Last Friday, hundreds of Peruvian citizens blocked the Central Highway, a key access road to the capital Lima, as part of a series of nationwide protests against the government of interim President Dina Boluarte and members of Parliament. Protesters, who have been demanding Boluarte’s resignation and the calling of early elections, placed stones and tires on the road, leading to its partial closure. Police arrived an hour later and used tear gas to disperse the protesters, who fled through the streets of the nearby slum of Huaycan.
This latest episode of protests comes after police dispersed demonstrators in Lima’s historic center the day before. Protests in this area have been banned since mid-February by a law of the capital’s municipality, led by conservative mayor Rafael Lopez. The law declares the historic center an “intangible zone” for the development of demonstrations and seeks to restore “peace and tranquility” to the city’s streets.

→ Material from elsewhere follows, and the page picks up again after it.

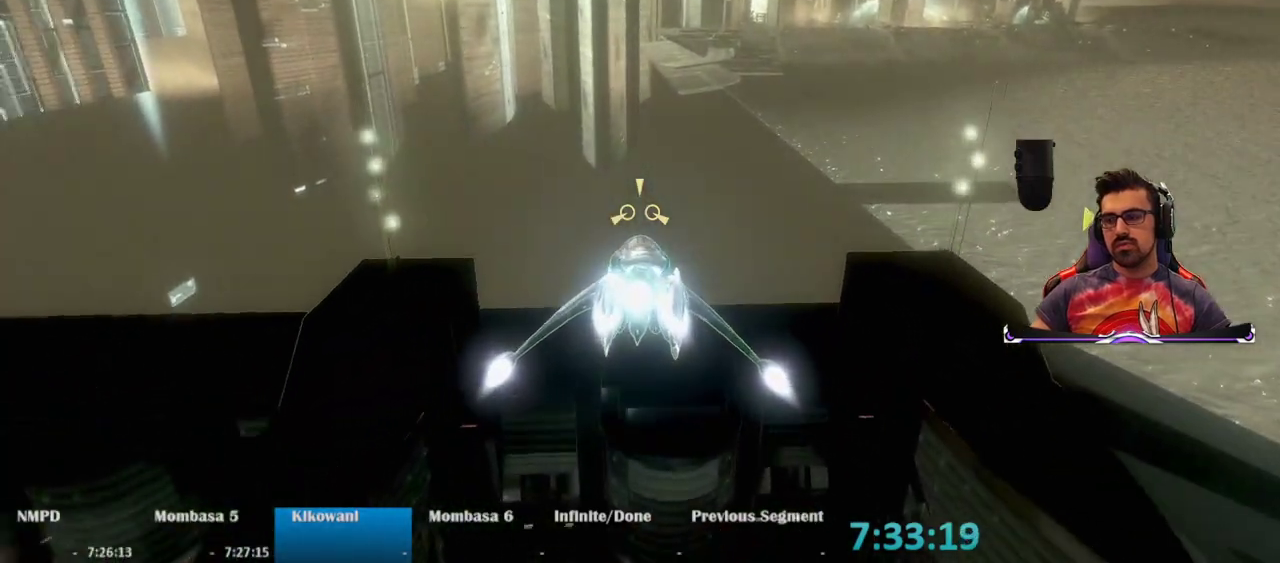
{"keys": ["w"], "mouse": ["right"], "events": []}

Since Boluarte took office in December 2021, after Congress ousted his predecessor Pedro Castillo, protests have been frequent throughout the country. The protests, which began in Peru’s southern Puno region, have spread to the capital and have been led largely by low-income and Andean citizens. The government has shelved several bills to bring forward the elections, which has generated frustration among the protesters, who continue to demand political changes and the calling of early elections.
According to the Ombudsman’s Office, the protests have left a toll of 60 deaths, mostly demonstrators, with 48 victims of direct confrontations with security forces. The State Department’s Assistant Secretary for Latin America, Brian Nichols, has urged the Peruvian government and Parliament to reach an agreement to move forward with calling elections and restoring confidence in Peruvian democracy.